* [DATA FOR THIS TASK]
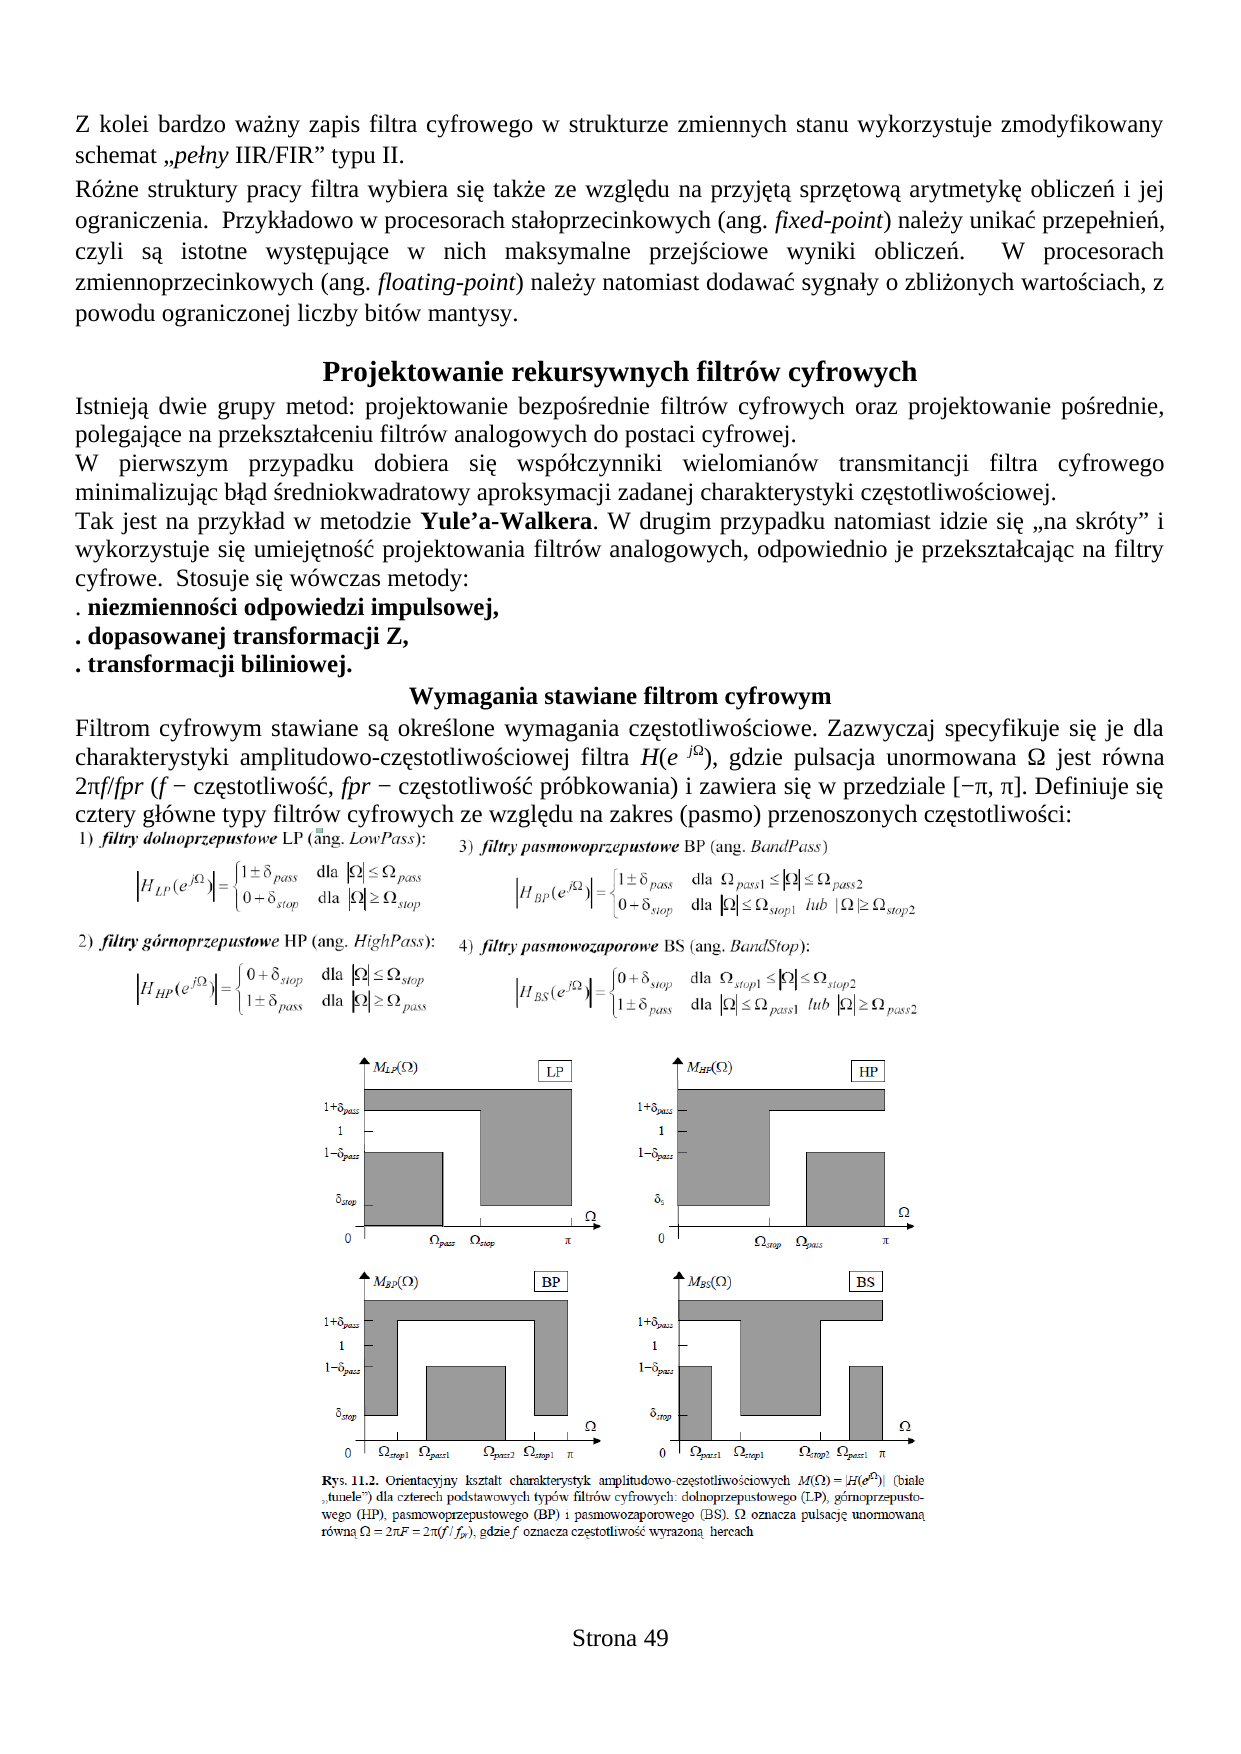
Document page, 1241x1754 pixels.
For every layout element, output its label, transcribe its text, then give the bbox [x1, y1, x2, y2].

text . niezmienności odpowiedzi impulsowej, [75, 592, 1165, 621]
picture [312, 1048, 928, 1543]
text Tak jest na przykład w metodzie Yule’a-Walkera. W drugim przypadku natomiast idzie się „na skróty” i wykorzystuje się umiejętność projektowania filtrów analogowych, odpowiednio je przekształcając na filtry cyfrowe. Stosuje się wówczas metody: [75, 506, 1165, 592]
text Z kolei bardzo ważny zapis filtra cyfrowego w strukturze zmiennych stanu wykorzystuje zmodyfikowany schemat „pełny IIR/FIR” typu II. [75, 109, 1165, 169]
text . transformacji biliniowej. [75, 649, 1165, 678]
text Istnieją dwie grupy metod: projektowanie bezpośrednie filtrów cyfrowych oraz projektowanie pośrednie, polegające na przekształceniu filtrów analogowych do postaci cyfrowej. [75, 391, 1165, 448]
text Różne struktury pracy filtra wybiera się także ze względu na przyjętą sprzętową arytmetykę obliczeń i jej ograniczenia. Przykładowo w procesorach stałoprzecinkowych (ang. fixed-point) należy unikać przepełnień, czyli są istotne występujące w nich maksymalne przejściowe wyniki obliczeń. W procesorach zmiennoprzecinkowych (ang. floating-point) należy natomiast dodawać sygnały o zbliżonych wartościach, z powodu ograniczonej liczby bitów mantysy. [75, 174, 1165, 327]
picture [455, 836, 920, 1020]
text Wymagania stawiane filtrom cyfrowym [75, 681, 1165, 710]
picture [75, 828, 449, 1020]
text W pierwszym przypadku dobiera się współczynniki wielomianów transmitancji filtra cyfrowego minimalizując błąd średniokwadratowy aproksymacji zadanej charakterystyki częstotliwościowej. [75, 448, 1165, 506]
text Filtrom cyfrowym stawiane są określone wymagania częstotliwościowe. Zazwyczaj specyfikuje się je dla charakterystyki amplitudowo-częstotliwościowej filtra H(e jΩ), gdzie pulsacja unormowana Ω jest równa 2πf/fpr (f − częstotliwość, fpr − częstotliwość próbkowania) i zawiera się w przedziale [−π, π]. Definiuje się cztery główne typy filtrów cyfrowych ze względu na zakres (pasmo) przenoszonych częstotliwości: [75, 713, 1165, 828]
subtitle Projektowanie rekursywnych filtrów cyfrowych [75, 354, 1165, 388]
text . dopasowanej transformacji Z, [75, 621, 1165, 649]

* [PROBLEM REQUIREMENTS]
Without including any pictures, print all of the material exactly as given.

* [SOLUTION]
Document page, 1241x1754 pixels.
For every layout element, output its label, transcribe its text, then give the bbox [x1, y1, x2, y2].

text . niezmienności odpowiedzi impulsowej, [75, 592, 1165, 621]
picture [312, 1048, 928, 1543]
text Tak jest na przykład w metodzie Yule’a-Walkera. W drugim przypadku natomiast idzie się „na skróty” i wykorzystuje się umiejętność projektowania filtrów analogowych, odpowiednio je przekształcając na filtry cyfrowe. Stosuje się wówczas metody: [75, 506, 1165, 592]
text Z kolei bardzo ważny zapis filtra cyfrowego w strukturze zmiennych stanu wykorzystuje zmodyfikowany schemat „pełny IIR/FIR” typu II. [75, 109, 1165, 169]
text . transformacji biliniowej. [75, 649, 1165, 678]
text Istnieją dwie grupy metod: projektowanie bezpośrednie filtrów cyfrowych oraz projektowanie pośrednie, polegające na przekształceniu filtrów analogowych do postaci cyfrowej. [75, 391, 1165, 448]
text Różne struktury pracy filtra wybiera się także ze względu na przyjętą sprzętową arytmetykę obliczeń i jej ograniczenia. Przykładowo w procesorach stałoprzecinkowych (ang. fixed-point) należy unikać przepełnień, czyli są istotne występujące w nich maksymalne przejściowe wyniki obliczeń. W procesorach zmiennoprzecinkowych (ang. floating-point) należy natomiast dodawać sygnały o zbliżonych wartościach, z powodu ograniczonej liczby bitów mantysy. [75, 174, 1165, 327]
picture [455, 836, 920, 1020]
text Wymagania stawiane filtrom cyfrowym [75, 681, 1165, 710]
picture [75, 828, 449, 1020]
text W pierwszym przypadku dobiera się współczynniki wielomianów transmitancji filtra cyfrowego minimalizując błąd średniokwadratowy aproksymacji zadanej charakterystyki częstotliwościowej. [75, 448, 1165, 506]
text Filtrom cyfrowym stawiane są określone wymagania częstotliwościowe. Zazwyczaj specyfikuje się je dla charakterystyki amplitudowo-częstotliwościowej filtra H(e jΩ), gdzie pulsacja unormowana Ω jest równa 2πf/fpr (f − częstotliwość, fpr − częstotliwość próbkowania) i zawiera się w przedziale [−π, π]. Definiuje się cztery główne typy filtrów cyfrowych ze względu na zakres (pasmo) przenoszonych częstotliwości: [75, 713, 1165, 828]
subtitle Projektowanie rekursywnych filtrów cyfrowych [75, 354, 1165, 388]
text . dopasowanej transformacji Z, [75, 621, 1165, 649]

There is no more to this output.